# [Problem statement]
In the lines below, begin at the line that has "Giao Hàng Siêu Tốc Toàn Quốc 1 – 3 Ngày" and stop after the line that has "svjetliji AMOLED zaslon i unaprij". Give only those lines again with "Rolex" switched to "Omega" wherever it appears, keeping everything else unchanged and leaving out the pictures.

··· Exercise data ···

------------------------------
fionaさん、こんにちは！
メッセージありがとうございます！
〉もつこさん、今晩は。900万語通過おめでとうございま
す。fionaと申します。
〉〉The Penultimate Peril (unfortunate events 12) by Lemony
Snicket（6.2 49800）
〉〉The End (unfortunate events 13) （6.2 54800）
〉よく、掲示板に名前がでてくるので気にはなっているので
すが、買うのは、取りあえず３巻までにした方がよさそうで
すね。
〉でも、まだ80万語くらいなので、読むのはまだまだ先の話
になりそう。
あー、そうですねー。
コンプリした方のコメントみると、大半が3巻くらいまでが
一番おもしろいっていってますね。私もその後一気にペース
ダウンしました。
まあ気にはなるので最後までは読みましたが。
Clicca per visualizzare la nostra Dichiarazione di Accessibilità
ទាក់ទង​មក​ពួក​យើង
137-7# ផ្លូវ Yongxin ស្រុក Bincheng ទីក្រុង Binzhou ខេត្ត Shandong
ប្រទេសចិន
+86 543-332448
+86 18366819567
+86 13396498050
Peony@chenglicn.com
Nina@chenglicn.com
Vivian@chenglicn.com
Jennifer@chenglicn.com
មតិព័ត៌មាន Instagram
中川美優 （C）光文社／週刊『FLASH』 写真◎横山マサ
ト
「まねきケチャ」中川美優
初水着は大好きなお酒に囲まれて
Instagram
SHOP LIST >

···
··· Exercise data ···

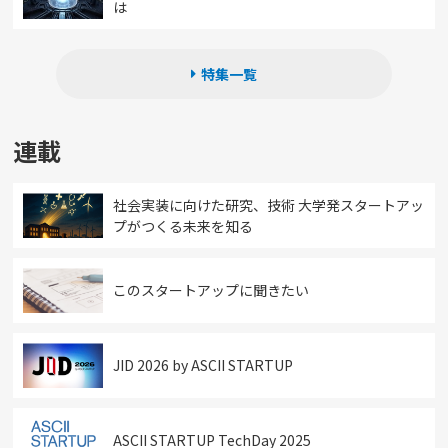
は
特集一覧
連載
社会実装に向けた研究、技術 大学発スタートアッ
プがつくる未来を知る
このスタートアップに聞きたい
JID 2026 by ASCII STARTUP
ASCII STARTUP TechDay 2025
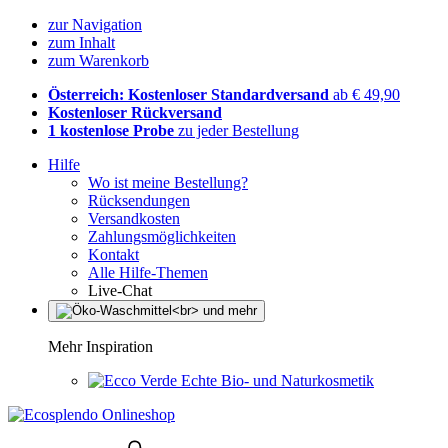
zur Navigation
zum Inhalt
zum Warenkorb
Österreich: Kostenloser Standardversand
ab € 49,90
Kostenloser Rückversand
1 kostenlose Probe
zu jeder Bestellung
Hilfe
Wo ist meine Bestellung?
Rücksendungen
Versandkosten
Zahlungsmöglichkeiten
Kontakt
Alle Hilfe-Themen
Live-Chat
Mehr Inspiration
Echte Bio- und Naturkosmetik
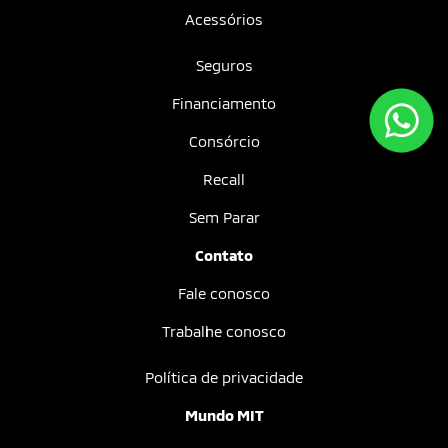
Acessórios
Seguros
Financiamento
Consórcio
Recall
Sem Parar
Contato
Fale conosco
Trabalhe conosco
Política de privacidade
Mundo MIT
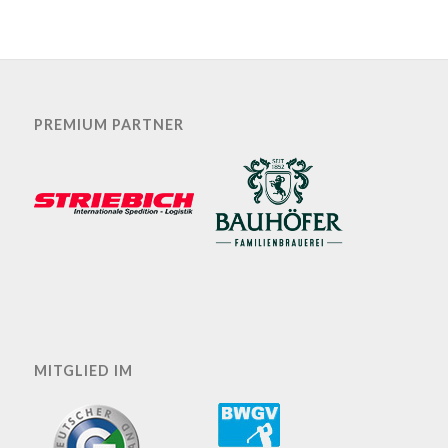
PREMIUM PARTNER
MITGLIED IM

···
··· Exercise data ···

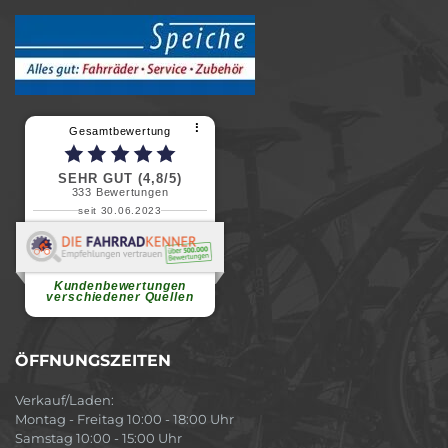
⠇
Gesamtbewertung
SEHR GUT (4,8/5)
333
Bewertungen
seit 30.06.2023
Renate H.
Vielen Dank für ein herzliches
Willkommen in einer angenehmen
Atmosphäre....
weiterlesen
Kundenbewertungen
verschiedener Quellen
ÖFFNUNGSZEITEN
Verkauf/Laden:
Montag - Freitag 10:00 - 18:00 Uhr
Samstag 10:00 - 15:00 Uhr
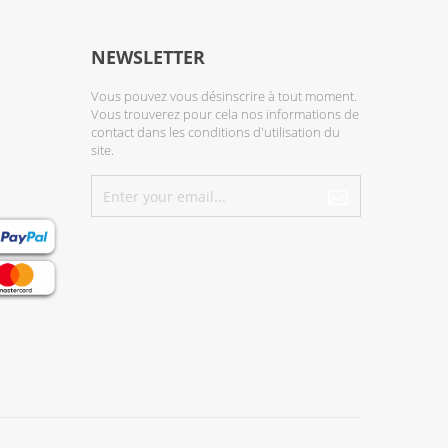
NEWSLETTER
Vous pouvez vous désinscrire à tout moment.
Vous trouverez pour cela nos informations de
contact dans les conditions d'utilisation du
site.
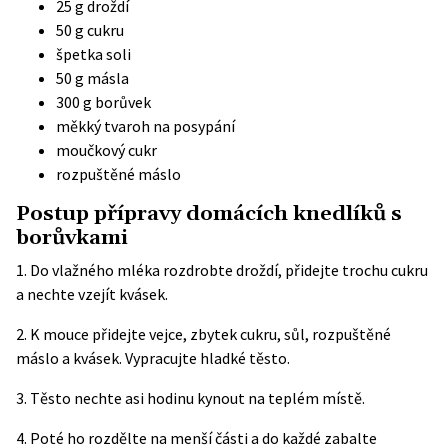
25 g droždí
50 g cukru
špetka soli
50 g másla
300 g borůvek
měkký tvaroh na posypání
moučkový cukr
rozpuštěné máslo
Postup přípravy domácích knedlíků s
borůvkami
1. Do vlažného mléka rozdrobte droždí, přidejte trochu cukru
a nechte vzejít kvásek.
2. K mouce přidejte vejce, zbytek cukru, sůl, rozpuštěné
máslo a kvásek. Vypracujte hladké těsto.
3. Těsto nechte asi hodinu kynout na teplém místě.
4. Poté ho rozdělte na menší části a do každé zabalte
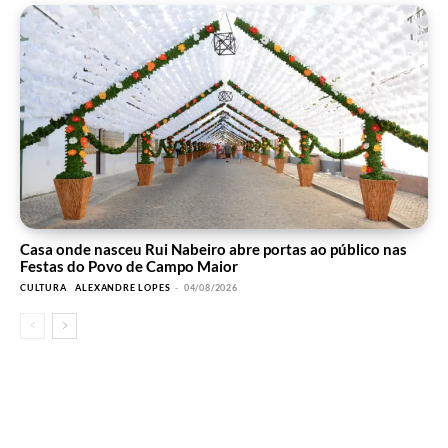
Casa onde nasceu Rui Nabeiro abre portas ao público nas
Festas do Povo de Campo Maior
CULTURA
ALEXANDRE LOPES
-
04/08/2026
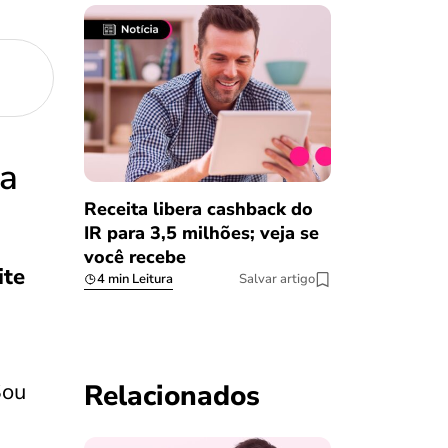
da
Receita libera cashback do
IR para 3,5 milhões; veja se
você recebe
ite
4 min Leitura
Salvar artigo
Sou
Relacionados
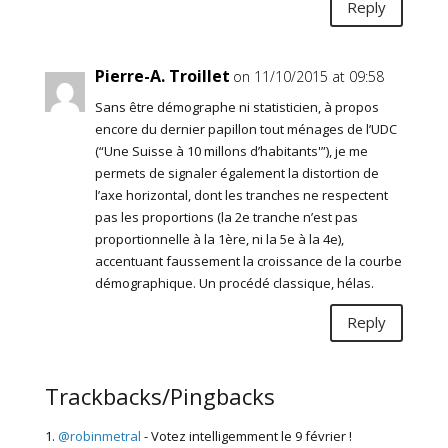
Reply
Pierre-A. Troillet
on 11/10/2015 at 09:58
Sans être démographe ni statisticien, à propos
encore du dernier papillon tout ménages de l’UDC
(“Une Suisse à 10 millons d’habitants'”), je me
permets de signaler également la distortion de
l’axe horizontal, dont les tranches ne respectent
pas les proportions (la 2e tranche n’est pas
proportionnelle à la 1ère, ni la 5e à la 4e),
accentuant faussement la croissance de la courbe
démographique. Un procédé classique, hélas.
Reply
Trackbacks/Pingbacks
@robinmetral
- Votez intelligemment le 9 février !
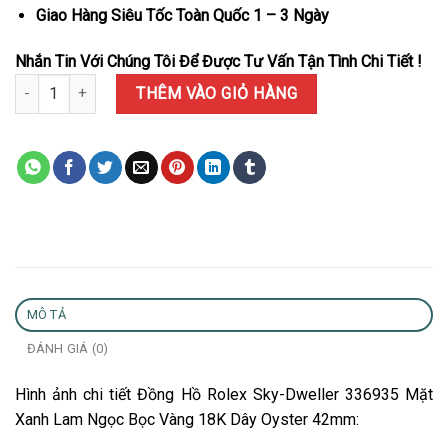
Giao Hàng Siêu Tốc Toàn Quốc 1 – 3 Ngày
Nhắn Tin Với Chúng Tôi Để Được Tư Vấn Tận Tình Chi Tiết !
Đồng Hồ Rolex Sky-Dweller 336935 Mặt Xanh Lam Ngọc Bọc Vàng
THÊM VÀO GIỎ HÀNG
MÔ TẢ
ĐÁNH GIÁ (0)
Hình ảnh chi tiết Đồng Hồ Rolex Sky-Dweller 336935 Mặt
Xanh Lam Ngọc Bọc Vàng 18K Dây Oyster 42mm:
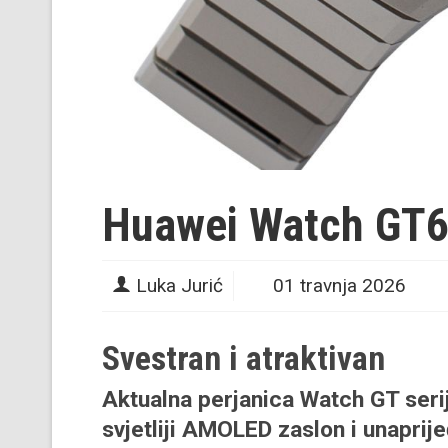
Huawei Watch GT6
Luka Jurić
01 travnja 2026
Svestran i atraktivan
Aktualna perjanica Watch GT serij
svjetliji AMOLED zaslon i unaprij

···

# [Finished task]
Giao Hàng Siêu Tốc Toàn Quốc 1 – 3 Ngày
Nhắn Tin Với Chúng Tôi Để Được Tư Vấn Tận Tình Chi Tiết !
Đồng Hồ Omega Sky-Dweller 336935 Mặt Xanh Lam Ngọc Bọc Vàng
THÊM VÀO GIỎ HÀNG
MÔ TẢ
ĐÁNH GIÁ (0)
Hình ảnh chi tiết Đồng Hồ Omega Sky-Dweller 336935 Mặt
Xanh Lam Ngọc Bọc Vàng 18K Dây Oyster 42mm:
Huawei Watch GT6
Luka Jurić
01 travnja 2026
Svestran i atraktivan
Aktualna perjanica Watch GT serij
svjetliji AMOLED zaslon i unaprij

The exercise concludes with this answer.